O Papa apela, na sua primeira encíclica, ao desarmamento da Inteligência Artificial (IA) perante uma escalada global de conflitos, rejeitando qualquer teoria de “guerra justa” ou a legitimação do poder face ao direito internacional.

“Não existe algoritmo que possa tornar a guerra moralmente aceitável”, adverte Leão XIV, na  ‘Magnifica Humanitas’ (A magnífica humanidade), divulgada nesta segunda-feira 25 de maio, pelo Vaticano.

O pontífice rejeita a ideia de que “a violência é inevitável e deve apenas ser otimizada”, denunciando a crescente submissão das sociedades a uma “cultura do poder” e os lucros da indústria militar.

“Desarmar a IA significa subtraí-la à lógica da competição armada, que hoje já não é apenas militar, mas económica e cognitiva”, precisa, questionando a “equivalência entre poder técnico e direito de governar”.

O Papa alerta para o perigo de submeter julgamentos com impacto de vida ou morte a sistemas automatizados e impessoais.

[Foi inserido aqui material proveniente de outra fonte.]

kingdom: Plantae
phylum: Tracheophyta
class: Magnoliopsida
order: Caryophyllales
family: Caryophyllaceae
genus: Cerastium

“A decisão de recorrer à força letal não pode ser delegada em processos pouco transparentes ou automatizados, mas deve permanecer sob um controlo humano efetivo, consciente e responsável”, assinala Leão XIV.

“Hoje, mais do que nunca, é importante reafirmar que foi superada a teoria da ‘guerra justa’, invocada com demasiada frequência para justificar qualquer guerra, mantendo-se o direito à legítima defesa entendida no sentido mais estrito”, acrescenta.

O Papa destaca que a revolução digital está a” modificar a gramática dos conflitos”, na qual a guerra é “acompanhada por formas híbridas: ataques cibernéticos, manipulação da informação, campanhas de influência, automatização de decisões estratégicas”.